The honorees included: Edward C. Cosgrove, former Erie County District Attorney; Angelo Fatta, Ph.D., president of BuffLink, Inc.; Jill and Jim Kelly, founders of Hunter’s Hope; and the late Sr. Karen Klimczak, S.S.J., founder of Bissonette House. Sr. Karen was honored posthumously.
The Gaudete Medals honor business and community leaders who, through their actions, show the spirit of St. Francis of Assisi. Gaudete translates literally to ‘rejoice’ in Latin.
“We are so proud to honor all of these remarkable people with our Gaudete Medal,” said University president Sr. Margaret Carney, O.S.F., S.T.D. “They are shining examples of joyful service, making visible and sustained contributions that change the lives of others around them.

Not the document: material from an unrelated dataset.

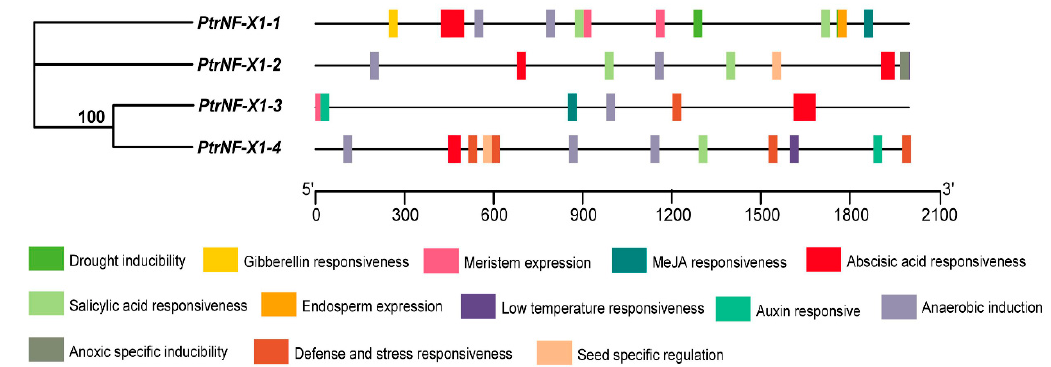
Figure 5. Cis-elements analysis of PtrNF-X1 . The relative locations of stress and growth related cis-elements in PtrNF-X1 promoter region. Different colors represent different cis-acting elements, and their position corresponds to the corresponding position of the promoter.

I only wish that Sr. Karen could be there to accept this honor. I know her spirit will fill the room.”
Cosgrove started the Roman Catholic Diocese of Buffalo’s Retirement Fund for the Religious Drive. Since 1988, the drive has raised more than $19 million for the elderly and infirmed sisters and priests. He has been chairman of the board of trustees of Christ the King Seminary and D’Youville College. The Buffalo News named him Outstanding Citizen of Buffalo during his time as district attorney in 1977. His wife Dorothea was an Orchard Park School Board member for 14 years.
Before joining BuffLink, Fatta was president and CEO of ACTS Testing Labs with 10 offices in six countries. He is chairman of the board of trustees of the Buffalo Philharmonic Orchestra and has previously been chairman of the board of directors of Cradle Beach Camp, a trustee of Canisius College, a director of the Western and Central New York Automobile Association of America, and the Shaw Festival. He and his wife cofounded The Fatta Foundation, a charity supporting the welfare and development of Western New York children.
The Kelly’s started their foundation after their son Hunter was diagnosed with Krabbe Disease at the age of 6 months. Hunter outlived doctors’ predictions by eight years. He passed away in August 2005. Hunter’s Hope has awarded more than $14 million to leukodystrophy and other neurological disease-related research. The Kelly’s say they receive all of their strength from God.
Sr. Karen, a member of the Sisters of St. Joseph of Buffalo, spent her life manifesting the healing presence of Jesus. She began Hope House, a ministry to recently released prisoners, in 1985. She gave many people a second chance in life. Unfortunately, she became a victim of violence in 2006.